DATA PROVIDED =>
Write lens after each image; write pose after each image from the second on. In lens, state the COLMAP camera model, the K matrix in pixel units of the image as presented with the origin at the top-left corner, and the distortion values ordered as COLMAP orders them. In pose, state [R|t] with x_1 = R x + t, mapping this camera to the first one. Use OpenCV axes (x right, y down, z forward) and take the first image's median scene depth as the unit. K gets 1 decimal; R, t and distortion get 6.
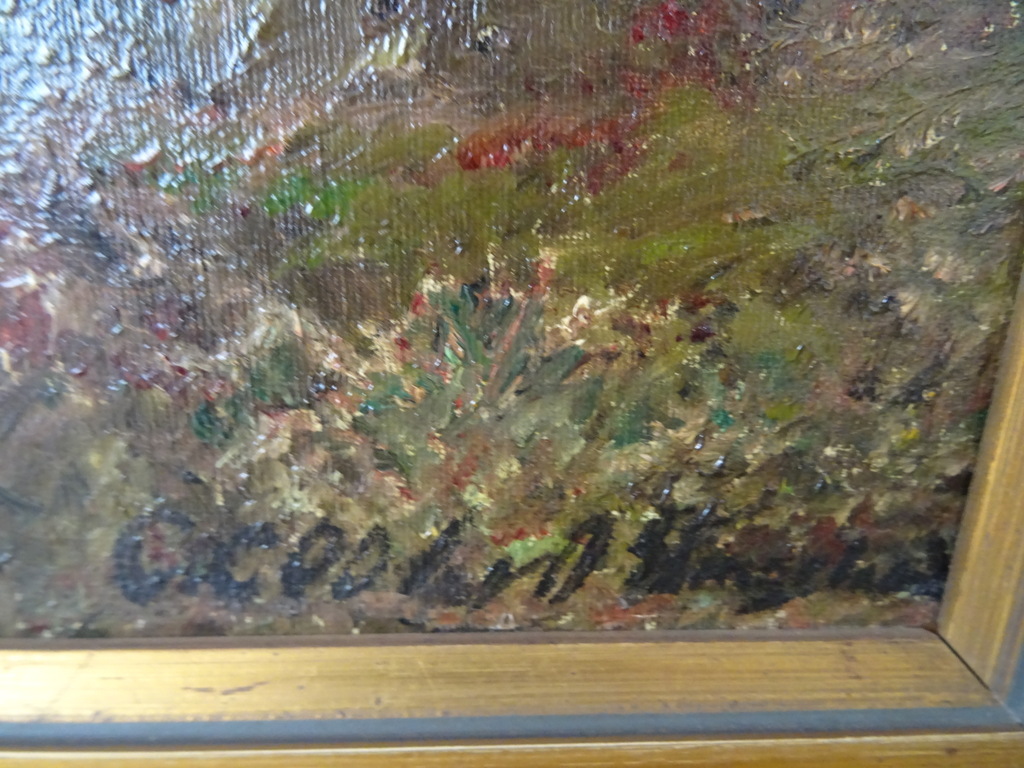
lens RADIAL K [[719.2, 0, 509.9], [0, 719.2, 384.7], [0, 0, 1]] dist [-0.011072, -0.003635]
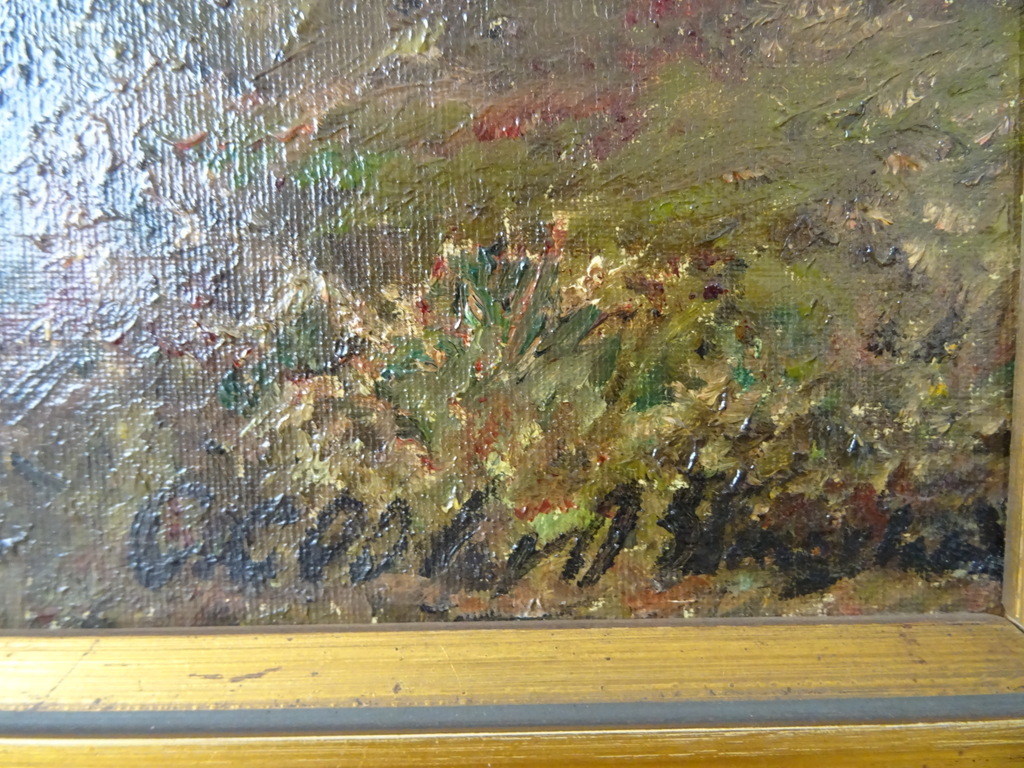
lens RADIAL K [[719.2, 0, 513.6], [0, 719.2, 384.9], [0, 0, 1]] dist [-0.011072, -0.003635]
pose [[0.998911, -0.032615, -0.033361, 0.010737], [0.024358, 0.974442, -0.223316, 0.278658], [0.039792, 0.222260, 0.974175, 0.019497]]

PROBLEM DETAILS => Report how many lines of the data above contain the string "pose", counting only matches with the same capitalization. Give the number alone.

EXPECTED ANSWER => 2